From AlliedModders Wiki
Revision as of 17:21, 8 November 2014 by BAILOPAN (talk | contribs)
Jump to: navigation, search

We would like to give our users a more modern language. Pawn is showing its age; manual memory management, buffers, tags, and lack of object-oriented API are very frustrating. We can't solve everything all at once, but we can begin to take steps in the right direction.

SourceMod 1.7 introduces a Transitional API. It is built on a new Transitional Syntax in SourcePawn, which is a set of language tools to make Pawn feel more modern. In particular, it allows developers to use older APIs in an object-oriented manner, without breaking compatibility. Someday, if and when SourcePawn can become a full-fledged modern language, the transitional API will making porting efforts very minimal.

The transitional API has the following major features and changes:

  • New Declarators - A cleaner way of declaring variables, similar to Java and C#.
  • Methodmaps - Object-oriented wrappers around older APIs.
  • Real Types - SourcePawn now has "int", "float", "bool", "void", and "char" as real types.
  • null - A new, general keyword to replace INVALID_HANDLE.

New Declarators

Developers familiar with pawn will recognize Pawn's original declaration style:

new Float:x = 5.0;
new y = 7;

In the transitional syntax, this can be reworded as:

float x = 5.0;
int y = 7;

The following builtin tags now have types:

  • Float: is float.
  • bool: is bool.
  • _: (or no tag) is int.
  • String: is char.
  • void can now be used as a return type for functions.

Rationale

In the old style, tagged variables are not real types. Float:x does not indicate a float-typed variable, it indicates a 32-bit "cell" tagged as a float. It is possible to remove the tag or change the tag, which while flexible, is dangerous and confusing. The syntax itself is also problematic. The parser does not have the ability to identify characters in between the tag name and the colon. Internally, the compiler cannot represent values that are not exactly 32-bit.

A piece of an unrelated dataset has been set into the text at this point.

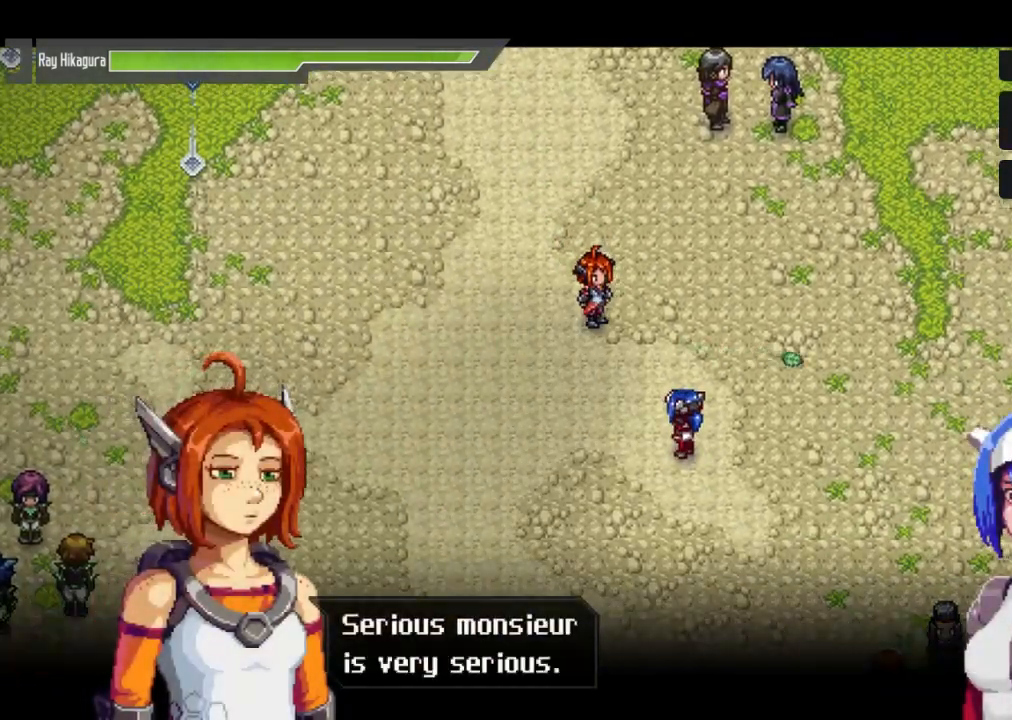
{"buttons": [], "left_stick": "center", "right_stick": "center", "events": []}
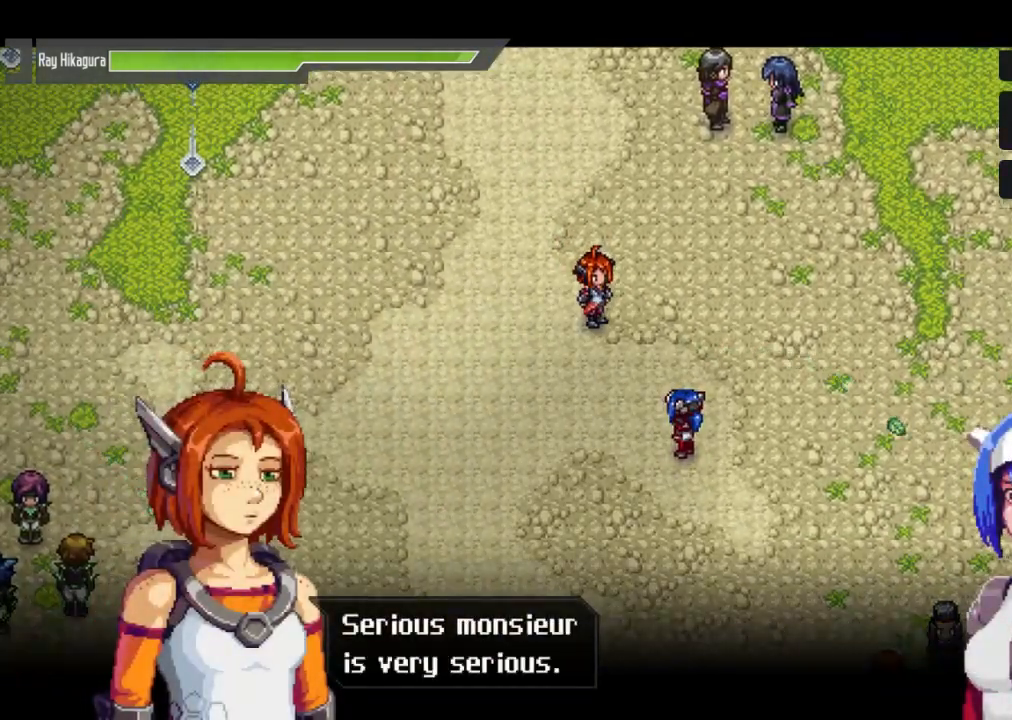
{"buttons": ["A"], "left_stick": "center", "right_stick": "center", "events": [[500, "A", "down"]]}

The takeaway message is: there is no sensible way to represent a concept like "int64" or "X is a type that represents an array of floats". The tagging grammar makes it too awkward, and the compiler itself is incapable of attaching such information to a tag. We can't fix that right away, but we can begin to deprecate the tag system via a more normal declaration syntax.

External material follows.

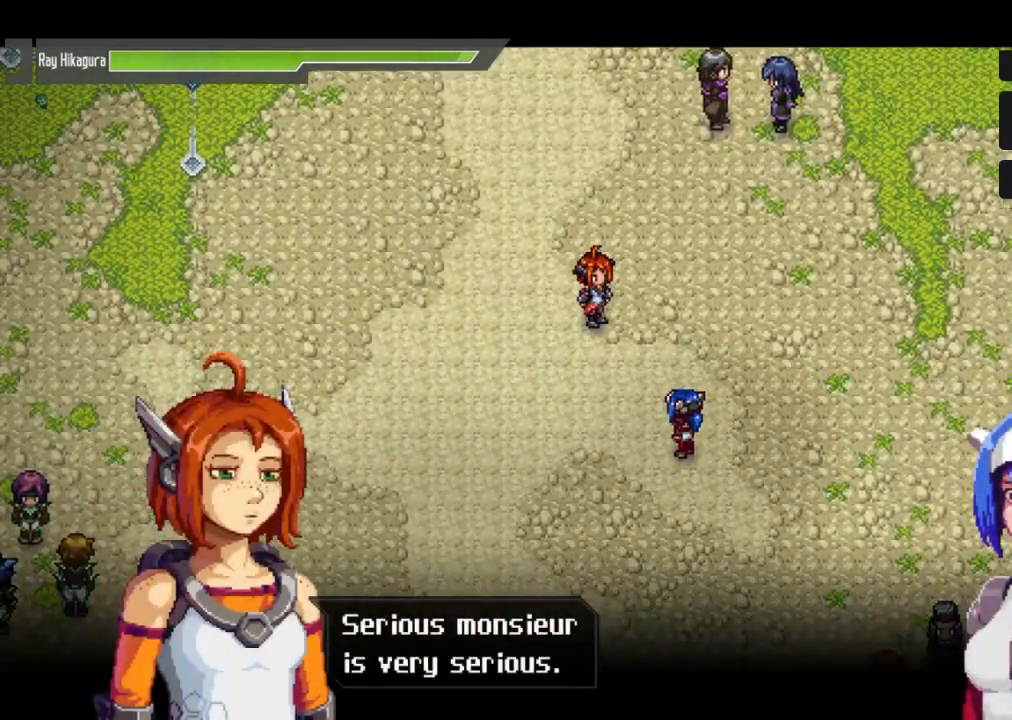
{"buttons": ["A"], "left_stick": "center", "right_stick": "center", "events": [[200, "A", "up"], [467, "A", "down"]]}
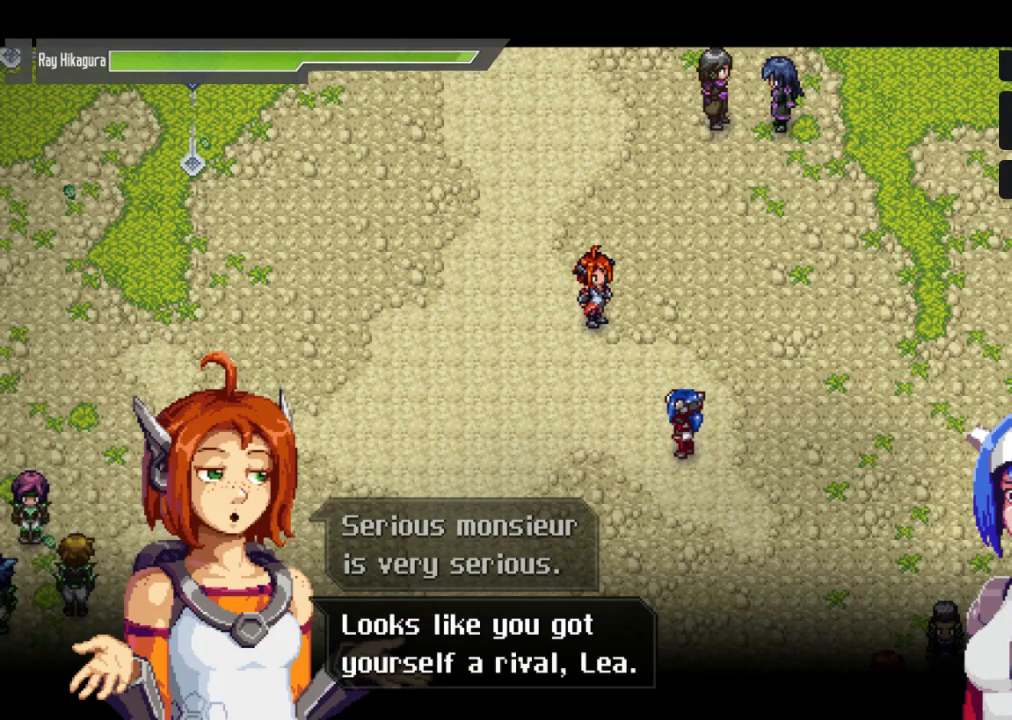
{"buttons": [], "left_stick": "center", "right_stick": "center", "events": [[100, "A", "up"]]}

An easy example to see why this is necessary, is the weirdness in expressing something like this with tags:

native float[3] GetEntOrigin();

Note on the String tag: The introduction of char might initially seem confusing. The reason for this is that in the future, we would like to introduce a true "string" type that acts as an object, like strings in most other languages. The existing behavior in Pawn is an array of characters, which is much lower-level. The renaming clarifies what the type really is, and leaves the door open for better types in the future.

Arrays

The new style of declaration disambiguates between two kinds of arrays. Pawn has indeterminate arrays, where the size is not known, and determinate arrays, where the size is known. We refer to these as "dynamic" and "fixed-length" arrays, respectively.

A fixed-length array is declared by placing brackets after a variable name. For example:

int CachedStuff[1000];
int PlayerData[MAXPLAYERS + 1] = { 0, ... };
int Weapons[] = { WEAPON_AK47, WEAPON_GLOCK, WEAPON_KNIFE };

In these examples, the array size is fixed. The size is known ahead of time and cannot change. When using brackets in this position, the array size must be specified, either via an explicit size or inferred from an initial value.

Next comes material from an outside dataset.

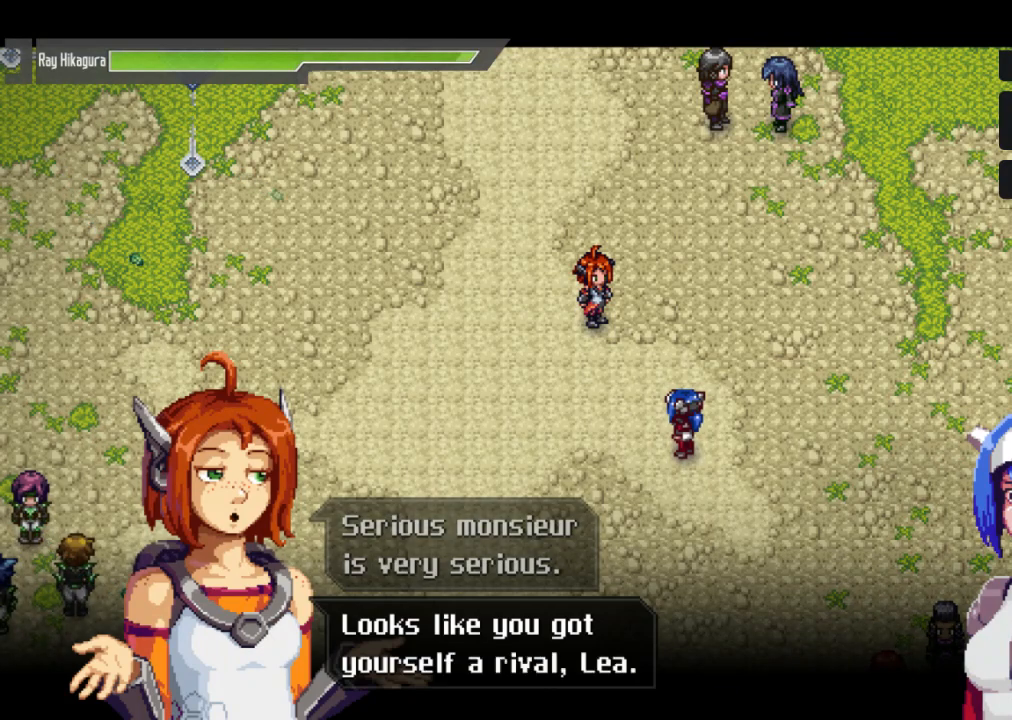
{"buttons": ["A"], "left_stick": "center", "right_stick": "center", "events": [[500, "A", "down"]]}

A dynamic-length array has the brackets before the variable name, that is, after the type. The most common case is when specifying functions that take an array as input:

native void SetPlayerName(int player, const char[] name);

Here, we are specifying that the length of name is not always known - it could be anything.

Dynamic arrays can also be created in local scopes. For example,

void FindPlayers()
{
  int[] players = new int[MaxClients + 1];
}

This allocates a new array of the given size and places a reference in players. The memory is automatically freed when no longer in use.

It is illegal to initialize a fixed-length array with an indeterminate array, and it is illegal to initialize a dynamic array with a fixed-array. It is also illegal to specify a fixed size on a dynamic length array.

For the most part, this does not change existing Pawn semantics. It is simply new syntax intended to clarify the way arrays work.

Rationale

In the original syntax, there was a subtle difference in array declaration: new array1[MAXPLAYERS + 1]; new array2[MaxClents + 1];

Here, array1 and array2 are very different types: the first is an int[65] and the latter is an int[]. However, there is no syntactic difference: the compiler has to deduce whether the size expression is constant to determine the type. The new syntax clearly and explicitly disambiguates these cases, so in the future when we introduce fully dynamic and flexible arrays, we're less likely to break existing code.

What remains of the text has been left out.